A Minneapolis judge has dismissed the third-degree murder charge against ex-police officer Derek Chauvin, who is accused of killing African-American man, George Floyd. Second-degree murder and manslaughter charges were upheld.
Hennepin County judge, Peter A. Cahill, stayed the dismissal of Chauvin’s third-degree murder charge for five days so that the state could appeal his ruling.
He also denied motions to dismiss the aiding and abetting charges against the three other officers, who were on the scene during Floyd’s death – Tou Thao, J. Alexander Kueng and Thomas Lane.
Chauvin was arrested in late May, several days after his attempt to detain George Floyd outside a grocery store in Minneapolis resulted in the man’s death. Videos of the incident showed the officer kneeling on Floyd’s neck for almost nine minutes.

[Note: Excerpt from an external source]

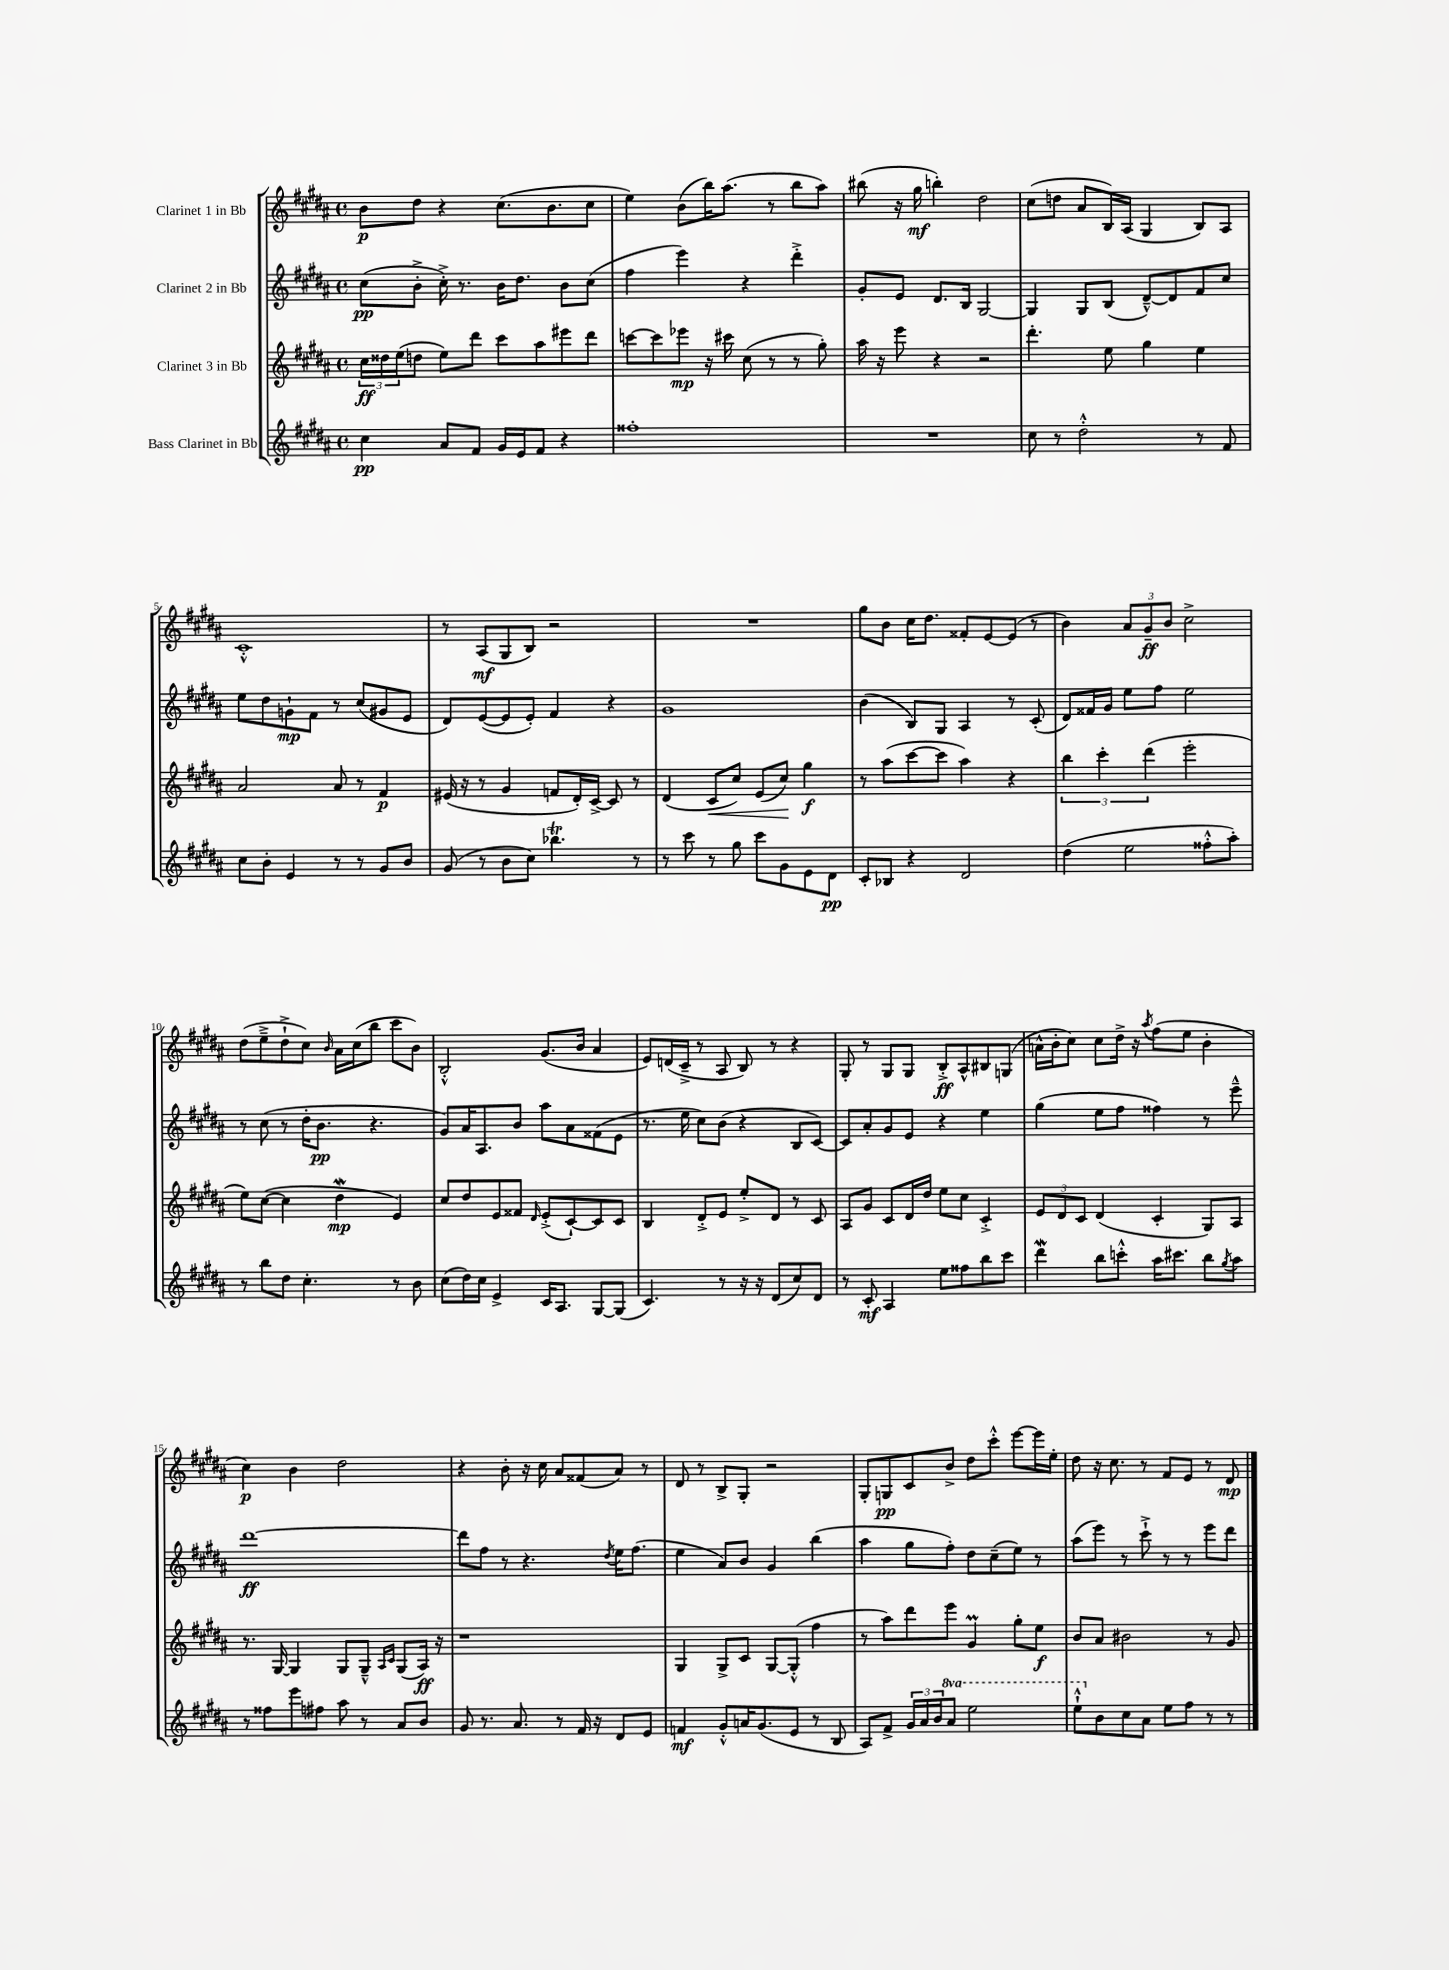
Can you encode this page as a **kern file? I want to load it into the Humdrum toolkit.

The footage provoked month of ‘Black Lives matter’ protests in Minneapolis and elsewhere across the country, some of which erupted in violence and escalated into riots.
Chauvin, who was swiftly sacked from the police, was charged with third-degree murder and manslaughter, which was later upgraded to second-degree murder. He had been held in solitary and under maximum security at the Oak Park Heights prison before being released on $1 million bond earlier this month.
The judge sustaining “the most serious charges” against the four defendants was “an important, positive step forward in the path toward justice for George Floyd, his family, our community, and Minnesota,” Attorney General Keith Ellison said in response to Thursday’s ruling.
“We look forward to presenting the prosecution’s case to a jury in Hennepin County,” Ellison added. The trails in the case of Floyd’s death are scheduled to resume in March.